The types of systematic harrassment that surveillance allows for will definitely create many more terrorists than it catches.

unknown.soldierAugust 3, 2013 9:54 AM

@scandinavianpirate

"But the same can be used in corporate settings too. An entrepreneur can be excluded by same methods so no one dares to do business with him. Great for big establieshed business who want to keep challengers in check."

This is what interests me, once you have surveillance, besides locking people up, how do you not use that information. Hoover did use this to control politicians, and he got away with it for decades right in a free world country.

Surveillance is used in these ways in totalitarian countries routinely, and there are many now declassified stories about how surveillance has been used in spy wars through history -- the XX program, and the like of WWII are especially good points.

There are many cases also of how surveillance is used by private citizens to bad, and how cops have use surveillance data in investigations.

With totalitarian nations, the government owns the companies, so I see that factor of commercial espionage very real. We have seen it with China. We are not real sure on how they have used all of that information they have siphoned, yet.

I would be very surprised if economic control is not exerted likewise for large and small corporations by the US and other free countries.

It does destroy any possibility of fair and open competition in either commerce or politics.

Probably a main factor in people thinking this is not so much a threat is not that they trust the moral spine of people enacting surveillance, but that people tend to be bad at keeping secrets. But this really is simply nonsense, people are very good at keeping secrets if they believe they have to keep them.

unknown.soldierAugust 3, 2013 10:13 AM

@scandinavianpirate

The types of systematic harrassment that surveillance allows for will definitely create many more terrorists than it catches.

That systematic harassment is across the world already. Even small cases can make it stronger. In a flash, everyone is already in a world where they have to watch what they think and what they say. Already everyone they talk to may be an informer. And already they can assume anywhere they write may be tapped.

There is a myth of anonymity. Take this site. Unless you are using something like Tor, it is not hard to see who is who by IP address if you have the upstream which the governments do.

Not to say what you probably already agree with, but the fact is: all of these security moves only increase the threat. Building up the war machine -- other nations see this as a real threat. Invading other countries -- increases the threat. Overthrowing nations -- increases the threat.

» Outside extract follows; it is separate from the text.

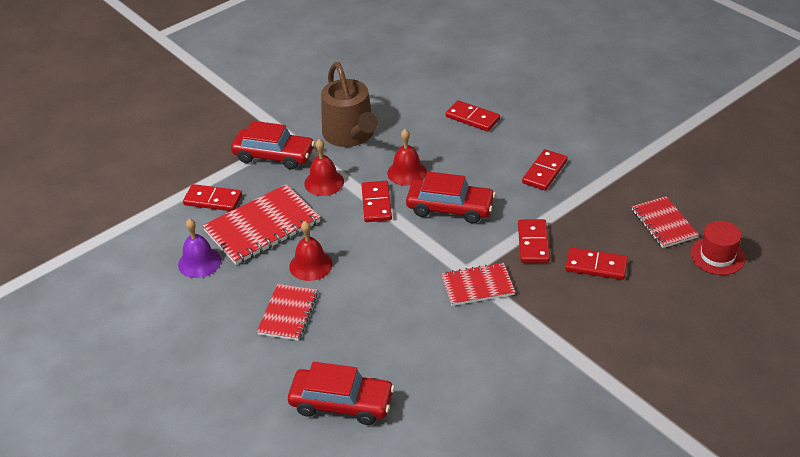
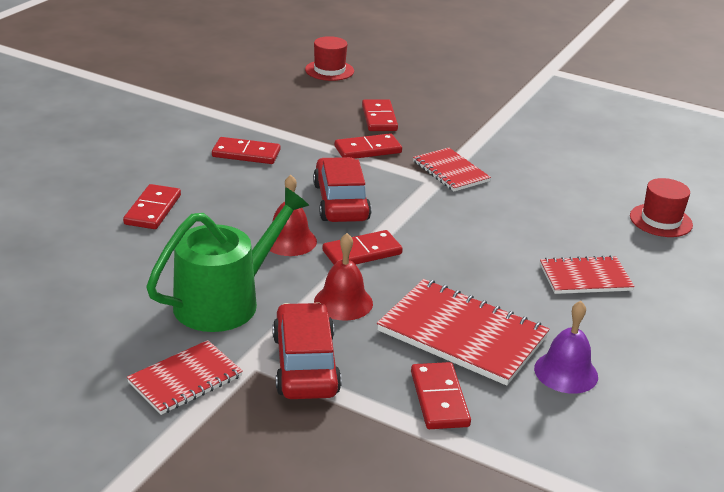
camera: 115 degrees left, 10 degrees down
(311, 265) = (500, 279): red bell -> none
(341, 403) = (660, 220): red car -> red hat
(350, 135) = (225, 301): brown watering can -> green watering can
(663, 223) = (299, 92): red notebook -> red notebook (185, 379)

Problem is the threat is part of the war machine's business model. More threat, more business. More terrorism, more business.

They can say, "Oh a good soldier would rather not be a soldier". Then quit. Not happening. No, they do not want to lose their jobs, and they want more power. I am sure there are some noble exceptions to this rule, but the general principle remains the same.

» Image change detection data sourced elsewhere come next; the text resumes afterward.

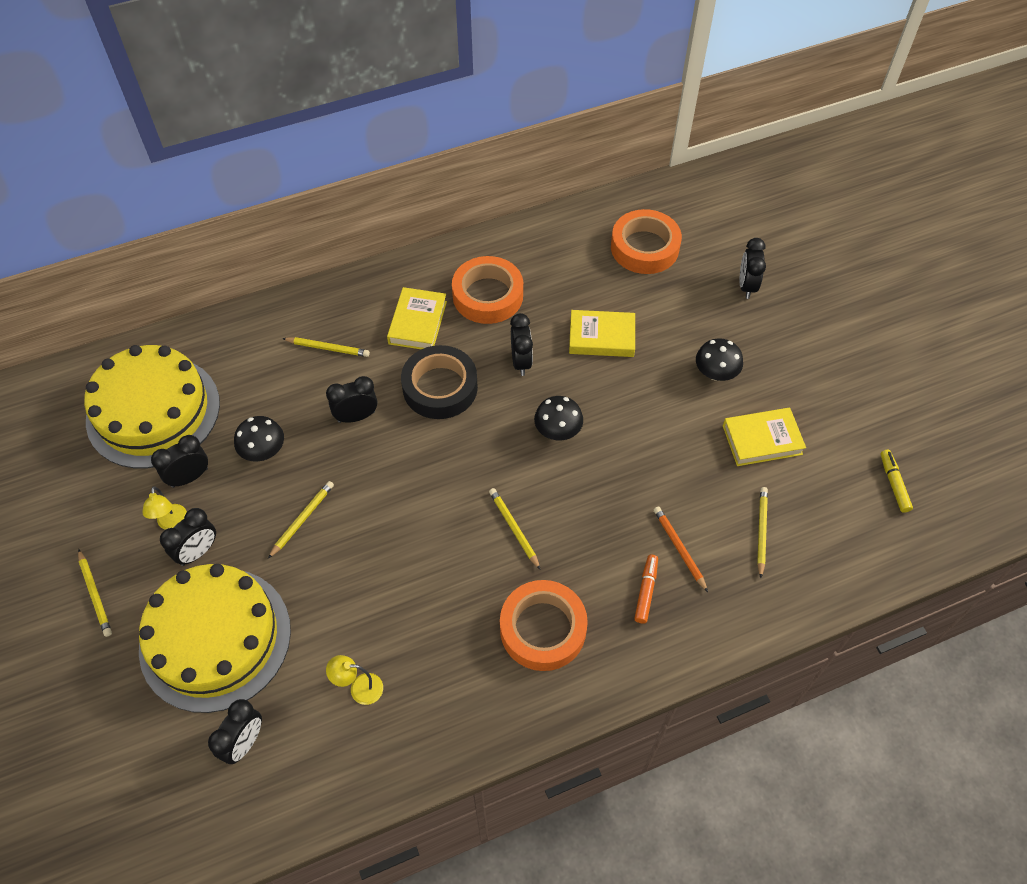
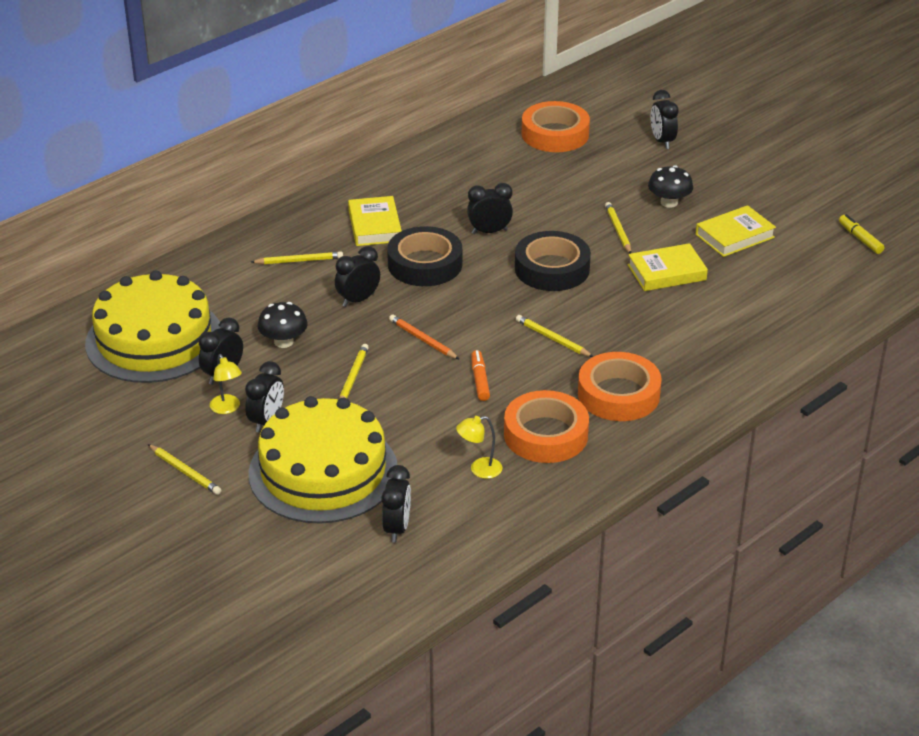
camera: 20 degrees left, 20 degrees down
(488, 295) = (429, 194): orange tape -> orange tape (545, 434)
(521, 362) = (489, 231): black clock -> black clock turned 75 degrees counterclockwise
(558, 430) = (552, 269): black mushroom -> black tape
(601, 337) = (553, 200): yellow book -> yellow book (666, 272)
(646, 591) = (693, 350): orange marker -> orange marker (480, 380)
(679, 548) = (705, 318): orange pencil -> orange pencil (423, 339)
(761, 531) = (768, 292): yellow pencil -> yellow pencil (618, 230)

If the US, for instance, were to try and dismantle their military machine, a lot of people would be without jobs. A lot of companies, many now very big and scary would be defunct.

It is crack.

The ball has been rolling since WWI and it not stopping. The momentum it now has is massive. It is big, always getting bigger, and rolling far faster then anything else.


The song in, especially, the US.... is military, intelligence, law enforcement is heaven. More like Rome. Everybody still actually thinks that they are all about fighting "evil", that they are good people "serving" the people.

Not much different, I suppose, then how scandavian pirates, for instance, were viewed, probably. Not much different then how Rome viewed it, probably.

Problem is there aren't bad guys. There are just guys who are not you. They are as bad as you.

The apache copter leak is a great example of this. Mowing down reporters, mowing down children, and laughing about it.

That is worse behavior then what you see with the worst serial killers, and worse behavior then what you see with the worst of organized crime.


cakmplsAugust 3, 2013 11:12 AM

To me the most disturbing thing is that her husband let the police into the house and consented to a search WITH NO WARRANT.